Work to complete. Across the material below, count the lines that include the word "middle" and give only that count.

The data.
* * * * * * *

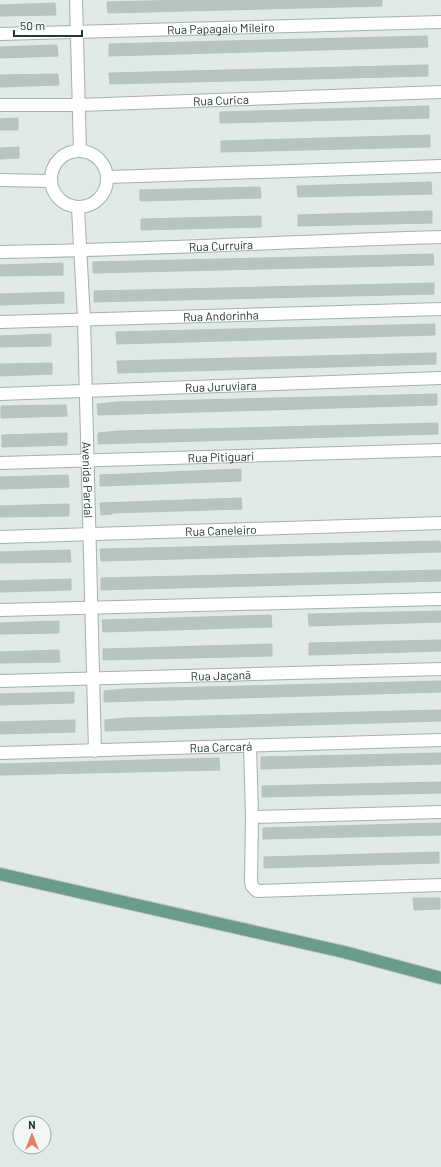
<svg xmlns="http://www.w3.org/2000/svg" width="441" height="1167" viewBox="0 0 441 1167" font-family="Barlow,sans-serif">
<rect width="100%" height="100%" fill="#e1eae6"/>
<g fill="#b7c5bf" stroke="#b4c3bd">
<path d="M188 0H382V6L108 13 107 2Z"/>
<path d="M55 3 56 15 0 16V5Z"/>
<path d="M427 36 428 47 109 56V44Z"/>
<path d="M57 45 58 56 0 58V47Z"/>
<path d="M428 65V76L110 84 109 73Z"/>
<path d="M58 74 59 85 0 87V75Z"/>
<path d="M429 106V118L220 123V112Z"/>
<path d="M18 118V130H0V119Z"/>
<path d="M430 135V147L221 152V141Z"/>
<path d="M19 147V158L0 159V148Z"/>
<path d="M431 182 432 194 298 197 297 186Z"/>
<path d="M260 187 261 198 140 201V190Z"/>
<path d="M432 211V223L298 226V215Z"/>
<path d="M261 216V227L141 230V219Z"/>
<path d="M433 254 434 265 93 273V262Z"/>
<path d="M63 263V275L0 276V265Z"/>
<path d="M434 283V294L94 302V291Z"/>
<path d="M64 292V303L0 305V294Z"/>
<path d="M435 324V335L117 344 116 332Z"/>
<path d="M51 334V346L0 347V336Z"/>
<path d="M436 353V364L118 373 117 361Z"/>
<path d="M52 363V374L0 376V364Z"/>
<path d="M437 394V405L98 415 97 404 118 402Z"/>
<path d="M66 405 67 416 1 418V406Z"/>
<path d="M438 423V434L98 444V433L119 431Z"/>
<path d="M67 433V445L2 447V435Z"/>
<path d="M241 469V481L100 486V475Z"/>
<path d="M68 475 69 487 0 489V477Z"/>
<path d="M241 498 242 509 112 513V514L101 515 100 503Z"/>
<path d="M69 504V516L0 517V506Z"/>
<path d="M440 541 441 552 101 561 100 549Z"/>
<path d="M70 550 71 562 0 563V552Z"/>
<path d="M441 570V581L101 590V578Z"/>
<path d="M71 579V590L0 592V581Z"/>
<path d="M441 611V622L309 626 308 614Z"/>
<path d="M271 615 272 627 103 632 102 620Z"/>
<path d="M59 621V633L0 634V623Z"/>
<path d="M441 640V651L309 655V643Z"/>
<path d="M272 644V656L103 660V649Z"/>
<path d="M59 650 60 662 0 663V652Z"/>
<path d="M441 681V692L104 702V691L126 689Z"/>
<path d="M74 692V703L0 705V694Z"/>
<path d="M441 710V721L105 731V720L126 718Z"/>
<path d="M75 720V732L0 734V722Z"/>
<path d="M441 753V764L261 769V757Z"/>
<path d="M219 758 220 770 0 775V764Z"/>
<path d="M441 782V793L262 797V786Z"/>
<path d="M441 823V835L263 839V828Z"/>
<path d="M439 852V863L264 868V857Z"/>
<path d="M413 898H440V909L414 910Z"/>
</g>
<g fill="none" stroke-linecap="round" stroke-linejoin="round">
<g stroke="#a4b1ad" stroke-width="14">
<g id="minor">
<path d="M76 0 80 151"/>
<path id="s1" d="M0 34 441 22"/>
<path id="s2" d="M0 105H78L441 92"/>
<circle cx="79" cy="179" r="28"/>
<path d="M108 177 441 166"/>
<path d="M0 180 51 181"/>
<path id="s3" d="M78 208 84 320 95 751"/>
<path id="s4" d="M0 252C147 250 294 241 441 237"/>
<path id="s5" d="M0 322 441 309"/>
<path id="s6" d="M0 394 441 378"/>
<path id="s7" d="M0 463 441 450"/>
<path id="s8" d="M0 537 441 523"/>
<path d="M0 610 441 599"/>
<path id="s9" d="M0 681 441 669"/>
<path d="M250 745 252 817 251 881 252 886 257 891 441 885"/>
<path id="s10" d="M0 753 441 740"/>
<path d="M252 817 441 812"/>
</g>
</g>
<g stroke="#bdc4c2" stroke-width="14">
<path id="major" d="M0 874 344 952 441 978"/>
</g>
<use href="#minor" stroke="#fff" stroke-width="12"/>
<use href="#major" stroke="#6a9b8d" stroke-width="12"/>
</g>
<g text-anchor="middle" dominant-baseline="central" stroke-width="3" stroke-linejoin="round" paint-order="stroke">
<g font-size="12" fill="#233933" stroke="#f1f7f4">
<text stroke="none"><textPath href="#s1" startOffset="221">Rua Papagaio Mileiro</textPath></text>
<text stroke="none"><textPath href="#s2" startOffset="221">Rua Curica</textPath></text>
<text stroke="none"><textPath href="#s4" startOffset="221">Rua Curruíra</textPath></text>
<text stroke="none"><textPath href="#s5" startOffset="221">Rua Andorinha</textPath></text>
<text stroke="none"><textPath href="#s6" startOffset="221">Rua Juruviara</textPath></text>
<text stroke="none"><textPath href="#s7" startOffset="221">Rua Pitiguari</textPath></text>
<text stroke="none"><textPath href="#s3" startOffset="272">Avenida Pardal</textPath></text>
<text stroke="none"><textPath href="#s8" startOffset="221">Rua Caneleiro</textPath></text>
<text stroke="none"><textPath href="#s9" startOffset="221">Rua Jaçanã</textPath></text>
<text stroke="none"><textPath href="#s10" startOffset="221">Rua Carcará</textPath></text>
</g>
</g>
<g transform="translate(32 1135)"><circle r="19" fill="#f1f7f4" stroke="#9faba7"/>
<path d="M0-3L7 15L0 10L-7 15Z" fill="#e38266"/>
<text y="-6" font-size="11" font-weight="bold" text-anchor="middle" fill="#233933">N</text>
</g>
<path d="M14 30v6h68v-6" fill="none" stroke="#233933" stroke-width="2"/>
<text x="20" y="30" font-size="12" fill="#233933" stroke="#f1f7f4" stroke-width="3" paint-order="stroke">50 m</text>
</svg>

* * * * * * *

Solution. 2